Tertio : précisément, on a besoin d’une Europe qui, tout en se musclant dans la mondialisation, responsabilise ses Etats membres.
L’un des leviers de la reconquête populaire de l’Europe passe par là. Encore faut-il s’entendre sur la feuille de route. Actuellement, la pire des options a la faveur des gouvernements conservateurs-autoritaires : partout, ils mettent en place des cures d’austérité pires que le mal. Les Italiens ont découvert qu’en 24 heures, leur président du Conseil s’était engagé à reporter l’âge de la retraite à 67 ans. Nous autres, Français, écouteront l’huile de foie de morue du docteur Sarkozy ce soir à la télévision – déjà, on nous annonce une hausse de la TVA. Le contre-exemple grec devrait servir de leçons : plus d’austérité génère moins de croissance, donc moins de rentrées fiscales, donc plus de déficits et d’endettement qui requièrent plus d’austérité, et ainsi de suite. Quelle est l’ultime étape ? Demander aux Grecs de privatiser l’Acropole ? La rigueur à la puissance dix ajoutera le chaos social à la récession économique. Ce que l’Union européenne doit impulser, c’est un chemin de sortie de crise dans lequel chaque pays puisse inscrire ses pas : le sérieux budgétaire doit être obtenu graduellement si l’on veut affecter des marges d’action à l’enseignement supérieur et à la recherche, à la formation initiale et continue, au redressement productif et à la constitution des filières industrielles d’avenir (énergies, mobilité, santé, agro-ressources, numérique, etc.) sans lesquels il n’y aura ni croissance ni emplois. Entre Europe et nations, la stratégie doit être partagée. Ainsi, en matière de fiscalité : au plan européen, il y a urgence à adopter une assiette commune et un taux minimum de l’impôt sur les sociétés pour mettre fin à la concurrence mortelle entre Etats ; au plan français, il y a urgence à rendre la fiscalité plus progressive, à mettre fin aux niches fiscales et sociales injustes et inefficaces, à simplifier et à rendre plus lisible l’impôt pour les citoyens.

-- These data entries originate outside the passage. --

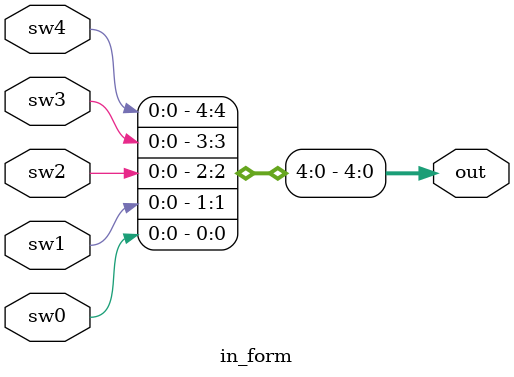
<source format=v>
module in_form(sw0,sw1,sw2,sw3,sw4,out);

	input sw0,sw1,sw2,sw3,sw4;
	output [31:0] out;

	assign out[4] = sw4;
	assign out[3] = sw3;
	assign out[2] = sw2;
	assign out[1] = sw1;
	assign out[0] = sw0;
endmodule
</source>
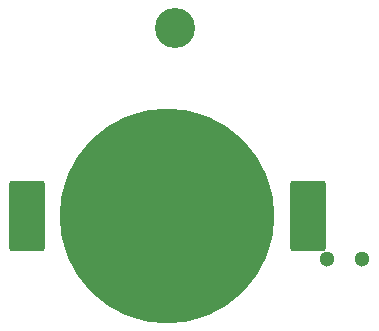
<source format=gbr>
%TF.GenerationSoftware,KiCad,Pcbnew,(5.99.0-9526-g5c17ff0595)*%
%TF.CreationDate,2021-09-22T22:50:55-05:00*%
%TF.ProjectId,SecDSM_Learn,53656344-534d-45f4-9c65-61726e2e6b69,rev?*%
%TF.SameCoordinates,Original*%
%TF.FileFunction,Soldermask,Bot*%
%TF.FilePolarity,Negative*%
%FSLAX46Y46*%
G04 Gerber Fmt 4.6, Leading zero omitted, Abs format (unit mm)*
G04 Created by KiCad (PCBNEW (5.99.0-9526-g5c17ff0595)) date 2021-09-22 22:50:55*
%MOMM*%
%LPD*%
G01*
G04 APERTURE LIST*
G04 Aperture macros list*
%AMRoundRect*
0 Rectangle with rounded corners*
0 $1 Rounding radius*
0 $2 $3 $4 $5 $6 $7 $8 $9 X,Y pos of 4 corners*
0 Add a 4 corners polygon primitive as box body*
4,1,4,$2,$3,$4,$5,$6,$7,$8,$9,$2,$3,0*
0 Add four circle primitives for the rounded corners*
1,1,$1+$1,$2,$3*
1,1,$1+$1,$4,$5*
1,1,$1+$1,$6,$7*
1,1,$1+$1,$8,$9*
0 Add four rect primitives between the rounded corners*
20,1,$1+$1,$2,$3,$4,$5,0*
20,1,$1+$1,$4,$5,$6,$7,0*
20,1,$1+$1,$6,$7,$8,$9,0*
20,1,$1+$1,$8,$9,$2,$3,0*%
G04 Aperture macros list end*
%ADD10C,3.400000*%
%ADD11C,1.300000*%
%ADD12RoundRect,0.200000X1.300000X2.780000X-1.300000X2.780000X-1.300000X-2.780000X1.300000X-2.780000X0*%
%ADD13C,18.200000*%
G04 APERTURE END LIST*
D10*
%TO.C,REF\u002A\u002A*%
X141550000Y-80625000D03*
%TD*%
D11*
%TO.C,SW1*%
X157400000Y-100200000D03*
X154400000Y-100200000D03*
%TD*%
D12*
%TO.C,BT1*%
X152805000Y-96500000D03*
X128995000Y-96500000D03*
D13*
X140900000Y-96500000D03*
%TD*%
M02*

</source>
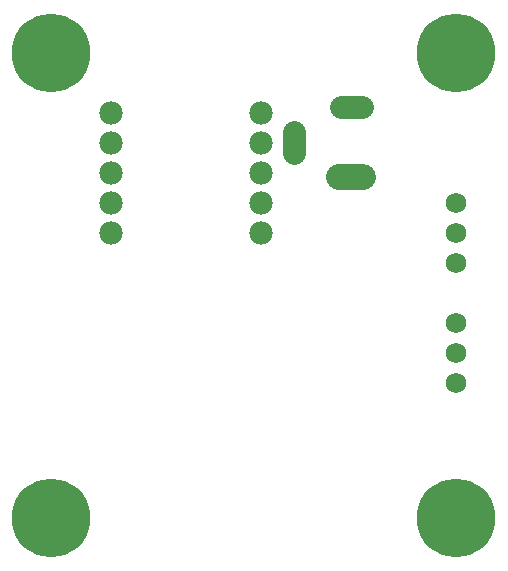
<source format=gbs>
G75*
%MOIN*%
%OFA0B0*%
%FSLAX24Y24*%
%IPPOS*%
%LPD*%
%AMOC8*
5,1,8,0,0,1.08239X$1,22.5*
%
%ADD10C,0.0780*%
%ADD11C,0.0780*%
%ADD12C,0.0880*%
%ADD13C,0.0680*%
%ADD14C,0.2620*%
D10*
X003680Y011180D03*
X003680Y012180D03*
X003680Y013180D03*
X003680Y014180D03*
X003680Y015180D03*
X008680Y015180D03*
X008680Y014180D03*
X008680Y013180D03*
X008680Y012180D03*
X008680Y011180D03*
D11*
X009751Y013848D02*
X009751Y014548D01*
X011330Y015399D02*
X012030Y015399D01*
D12*
X012080Y013036D02*
X011280Y013036D01*
D13*
X015180Y012180D03*
X015180Y011180D03*
X015180Y010180D03*
X015180Y008180D03*
X015180Y007180D03*
X015180Y006180D03*
D14*
X001680Y001680D03*
X001680Y017180D03*
X015180Y017180D03*
X015180Y001680D03*
M02*

</source>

Quarto : l’Europe à la hauteur de l’Histoire, c’est une Europe capable de se doter d’une grand projet pour le demi-siècle qui vient.
Un projet capable d’entraîner les jeunes, les salariés, les entrepreneurs, les créateurs, les chercheurs, les innovateurs, les collectivités territoriales, les universités et les écoles. Face à la crise économique, sociale et environnementale, l’ambition d’une Communauté européenne des énergies apparaît indispensable. Mutualiser les moyens humains, technologiques, productifs, financiers pour réaliser un plan européen d’économies d’énergie dans les logements (isolation-rénovation) et les déplacements (transports collectifs et véhicules décarbonés), ainsi que pour engager l’indispensable transition énergétique pour mettre fin à notre dépendance au nucléaire et au pétrole, soutenir les énergies renouvelables sans exclusive, bâtir les filières industrielles d’avenir, sécuriser les approvisionnements aussi – voilà une tâche à la hauteur de l’Europe. Soixante ans après la mise en commun du charbon et de l’acier, il est temps de relancer l’Europe grâce aux énergies du futur. « L’Europe se fera par des réalisations concrètes créant d’abord une solidarité de fait », écrivait Robert Schuman, ministre français des Affaires étrangères, le 9 mai 1950. Les pères fondateurs ne sont pas seulement là pour être célébrés : leur vision doit être continuée.